Titoloni: “Petrolio alle stelle”, e “Euro a 1,51”, si sprecano.
Non c’è prova più evidente della inutilità e falsità della carta stampata, i lettori di blog ne sanno di più dei lettori del Corriere.
E nella tragedia globale che incombe, i media continuano a dar voce ad «ottimisti» che, in questi frangenti, sono criminali.
Tanti si buttano ad annunciare che Bernanke ci salverà perché farà nuovi tagli ai tassi primari (in pratica inondando di altri dollari il mondo che vi affoga, accelerando l’inflazione e mettendo nei guai l’Europa ancor più): senza dire che l’abbassamento dei tassi americani è oggi inutile anzi dannoso: la speculazione, con quei dollari che riceve in regalo, non compra – come spera Bernanke – azioni e obbligazioni e junk bond, ma «cose reali»: grano, petrolio, metalli (1).
E’ ovvio, quando una moneta si squaglia come un gelato, tutti accorrono a comprare «cose», liberandosi della carta monetata o rappresentativa di debiti: è il meccanismo che innesca l’iper-inflazione.

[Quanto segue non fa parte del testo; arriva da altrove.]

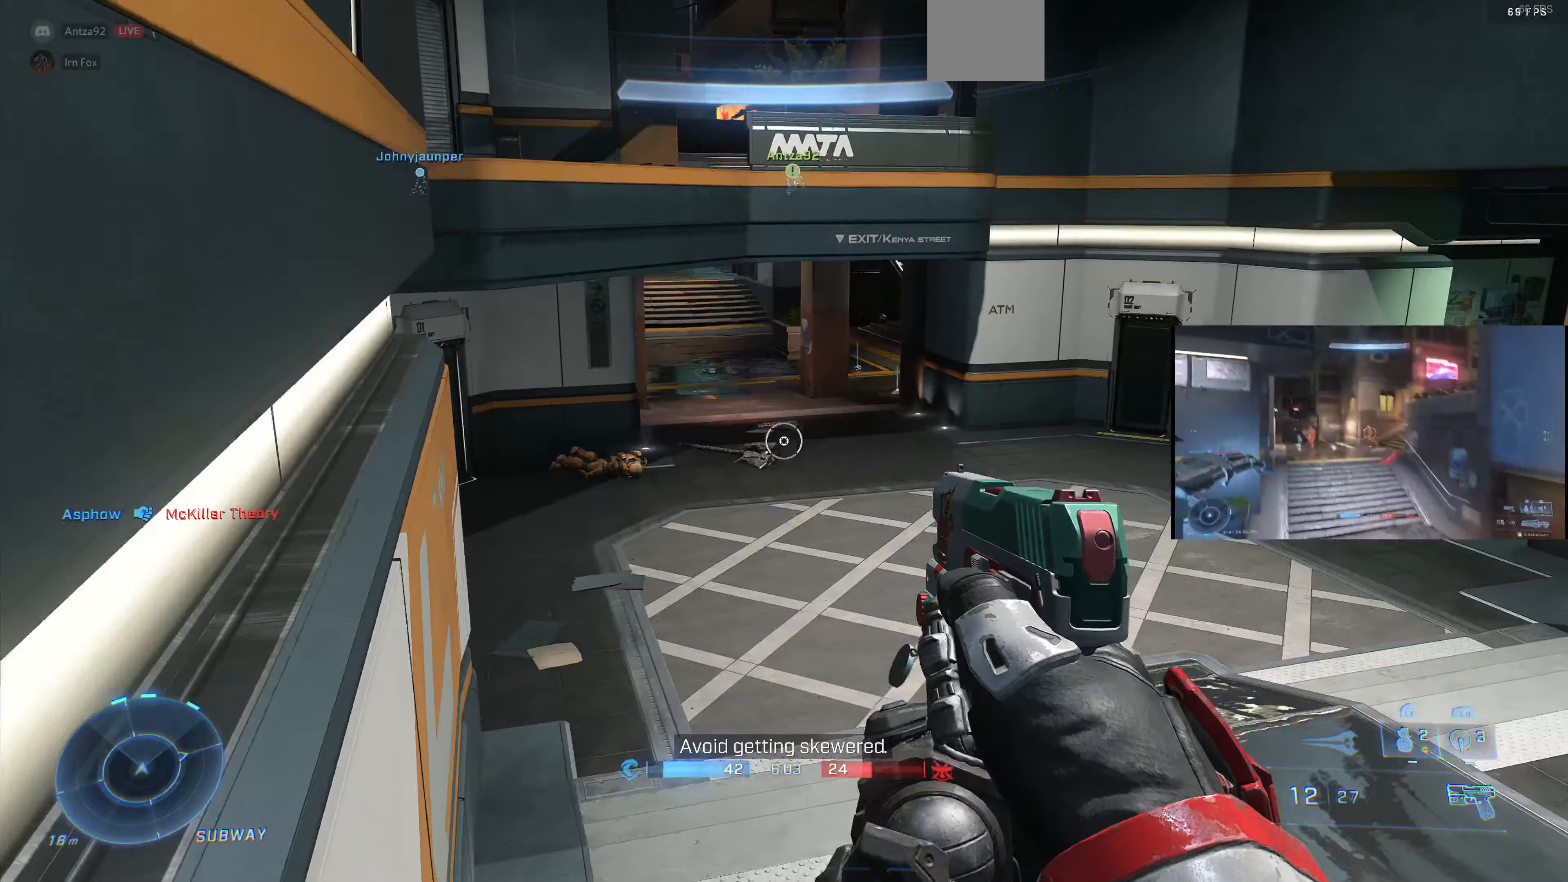
{"buttons": [], "left_stick": "center", "right_stick": "down-left", "events": [[200, "DPAD_UP", "down"], [333, "DPAD_UP", "up"], [433, "right_stick", "down-left"]]}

Le misure di Bernanke mostrano una sola cosa: che le Banche Centrali hanno perso il controllo, che il timone non risponde più, e che ad andare alla deriva è anche la grande speculazione che hanno favorito de-regolando e inflazionando.
Non c’è più nessuno al volante, nessuno che sappia cosa fare.
C’è un articolo di Ciampi che inneggia, con la retorica stantia del linguaggio massonico, al «successo dell’euro».
Nulla di ciò che dice il venerato maestro ha un senso in economia: per Ciampi, l’euro è il coronamento del progetto europide, di impedire guerre fra europei (un rischio che non esiste dal 1945).
Pura e semplice ideologia, ed in gravissimo ritardo.
Ciampi invita ad approvare il trattato di Lisbona, disapprovato dagli abitanti europei.
Come Napolitano qualche giorno fa: è la Massoneria che ancora dà le sue direttive a noi sudditi.
Ciampi è un portavoce di questa Massoneria che non ha voluto la fortezza-Europa: se fossimo un solo mercato chiuso ai venti speculativi e alle merci sottocosto esterne, oggi l’Europa sarebbe più forte e più unita, nella crisi che avanza.
Non per ideologia massonica, ma per evidente interesse comune.
C’è un economista che spiega come l’Italia, «per tornare a crescere», deve «attrarre capitali stranieri».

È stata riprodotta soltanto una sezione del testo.